Less Antman - 3/29/2008

Yes, as a 30+ year credit card holder and long-time minimum payment tester, I definitely remember when 5% was the standard minimum, and when running balances didn't seem so insane because it wasn't that much higher than inflation and card interest was tax deductible. I also remember until recently the skip-a-payment options that usually came around at least once a year, nearly always around Christmas, until they were outlawed recently.


William J. Stepp - 3/29/2008

According to this article, the founder of Providian said sometime after 1990 that cutting mimimum payments from 5 to 2% would stimulate the industry, so evidently they were as high as 5% at one time.
I'm guessing the industry always required some minimum monthly payment.

http://www.pbs.org/wgbh/pages/frontline/shows/credit/more/rise.html


Less Antman - 3/29/2008

Er, make that interest, not interesting. Some national authority.


Less Antman - 3/29/2008

The increase in the credit card minimum payment was the second factor Hummel and Henderson mentioned, and you'll notice they cited the single most respect national authority on the subject as their source for that explanation.

Prior to that regulation, credit card companies could also offer payment holidays: typically, they'd let someone skip a month (interesting accumulating, of course). So, typically at least once a year, the minimum payment was 0%.


William J. Stepp - 3/29/2008

Were increased from 2 to 4% starting in January 2006. Evidently minimum payments were required before December 2005, though of a smaller amount. I don't know when they were first required.
"We're from the government, and we're here to help." Uh huh.

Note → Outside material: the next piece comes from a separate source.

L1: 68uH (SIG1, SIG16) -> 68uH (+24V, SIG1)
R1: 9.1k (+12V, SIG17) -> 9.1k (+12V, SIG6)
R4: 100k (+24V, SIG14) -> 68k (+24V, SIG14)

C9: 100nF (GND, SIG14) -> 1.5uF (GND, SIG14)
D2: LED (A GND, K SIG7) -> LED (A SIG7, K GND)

http://www.consumeraffairs.com/news04/2005/occ_credit_card_minimum.html

Paul Krugman has been bloviating a lot on the real estate and mortgage decline recently in his New York Times column and blog, and in an interview in the current issue of Fortune magazine. In his March 21 column in the NYT, he blamed inadequate supervision of banks--which are about the most regulated institutions on the planet--and claimed that a lack of bank supervision caused the banking meltdown in the early 1930s. I wrote a letter to the NYT (not yet published) in which I pointed out that the banking meltdown in the early 1930s was caused by anti-bank branching laws that denied them the capital to stem bank runs. Canada, I pointed out, had no such restrictions, and had no bank failures. Between 1931 and 1935, 22 states repealed their anti-bank branching laws, so I guess deregulation of sorts actually started under FDR.
If the failure rate of banks has declined to near zero, this is probably the most important, if not the only, reason.

In his Fortune interview, Krugman says the Fed is approaching a zero-interest rate policy, similar to what happened in the early 1930s. I sent a letter a couple days ago pointing out that real interest rates are now negative, whereas in the early 1930s they were at historically high levels, which acted as a drag on investment and economic recovery. (Kenneth Fisher has a good graphic about this in his book The Wall Street Waltz.)

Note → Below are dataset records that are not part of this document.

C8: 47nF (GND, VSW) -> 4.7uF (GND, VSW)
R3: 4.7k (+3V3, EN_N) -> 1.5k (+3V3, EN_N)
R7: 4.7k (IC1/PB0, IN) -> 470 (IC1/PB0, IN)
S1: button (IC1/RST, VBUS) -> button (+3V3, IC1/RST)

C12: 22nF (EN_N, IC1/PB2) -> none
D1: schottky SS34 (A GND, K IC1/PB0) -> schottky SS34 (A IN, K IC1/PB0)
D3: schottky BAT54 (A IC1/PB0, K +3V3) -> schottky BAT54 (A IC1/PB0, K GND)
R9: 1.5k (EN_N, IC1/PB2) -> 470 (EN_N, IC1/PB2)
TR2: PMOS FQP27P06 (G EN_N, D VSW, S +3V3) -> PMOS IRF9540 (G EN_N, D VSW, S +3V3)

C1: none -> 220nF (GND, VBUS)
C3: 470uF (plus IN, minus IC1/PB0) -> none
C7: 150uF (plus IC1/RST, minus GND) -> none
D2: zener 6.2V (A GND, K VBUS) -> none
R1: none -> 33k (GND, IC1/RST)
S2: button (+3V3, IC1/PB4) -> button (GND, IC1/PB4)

I agree with Tyler Cowen that the calculation problem comes into play here, because on those occasions when the Fed does pursue an expansionary monetary policy, the discount rate used to value the cash flows of assets will be too low, which can lead to their overvaluation and market sector bubbles, which unwind when rates reverse and/or through the operation of other factors.

Don't look for Krugman to stop blaming the free market and start blaming the factors cited by Hummel and Henderson. And above all don't ever look for him to criticize Bernanke, who after all hired him in his present position.